In 1935, King became vicar at the St. Augustine Provost Church in Gelsenkirchen. Here he particularly took care of the parish youth, worked as a sick pastor, was President of the Kolping Family Gelsenkirchen-Zentral and gathered a group of lay people and a group of priests from the Schoenstatt Movement. Their magazine, Mater Ter Admirabilis , published several articles by him.

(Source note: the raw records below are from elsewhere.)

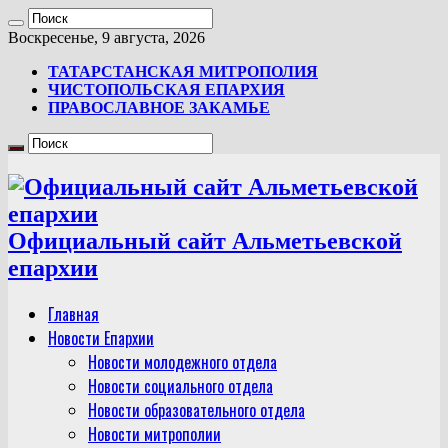
Воскресенье, 9 августа, 2026
ТАТАРСТАНСКАЯ МИТРОПОЛИЯ
ЧИСТОПОЛЬСКАЯ ЕПАРХИЯ
ПРАВОСЛАВНОЕ ЗАКАМЬЕ
Официальный сайт Альметьевской
епархии
Главная
Новости Епархии
Новости молодежного отдела
Новости социального отдела
Новости образовательного отдела
Новости митрополии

Memorial in St. Augustine, Gelsenkirchen
Stumbling block for Heinrich König in Hagen-Emst

König had never made a secret of his distance from the Nazi regime. On September 30, 1941, he was denounced for making statements hostile to the state and arrested by the Gestapo . After several weeks in prison in Gelsenkirchen, he was taken to the Dachau concentration camp, where he arrived on December 5th. An operation for "practice purposes" that a young SS doctor performed on him in December brought him to the sick bed for months . In March 1942 he came to the pastors' block . There the SS selected him for further medical experiments. Under the supervision of Himmler's personal physician Karl Gebhardt , the wounded Nazi idol Heydrich died of an infection. Gebhardt got into trouble and tried to rehabilitate himself. The effectiveness of sulfonamides (antibiotics) should now be tested on concentration camp inmates. This happened in the Ravensbrück concentration camp and in Dachau. After deliberately induced sepsis (blood poisoning) by injection with pus on June 15, König was not treated and died nine days later. His body was cremated. In spite of Gestapo surveillance, many clergymen and community members from both places of activity took part in his funeral masses on July 2nd in Gelsenkirchen and on July 6th in Emst.

Appreciation

After the war, efforts to achieve adequate memory began. The square in front of the provost church of St. Augustine (and also the tram station below ) was given Heinrich König's name in 1987. On the distribution level there is a small exhibition from the Friends of Heinrich König , which is accessible at all times. In 1989 his urn was exposed for veneration by Cardinal Hengsbach in St. Augustine. A beatification process is in preparation.

The Catholic Church accepted Vicar Heinrich König as a witness of faith in the German martyrology of the 20th century .

literature

  • Helmut Moll (publisher on behalf of the German Bishops' Conference), witnesses for Christ. Das deutsche Martyrologium des 20. Jahrhundert , Paderborn et al. 1999, 7th revised and updated edition 2019, ISBN 978-3-506-78012-6 , 574-577.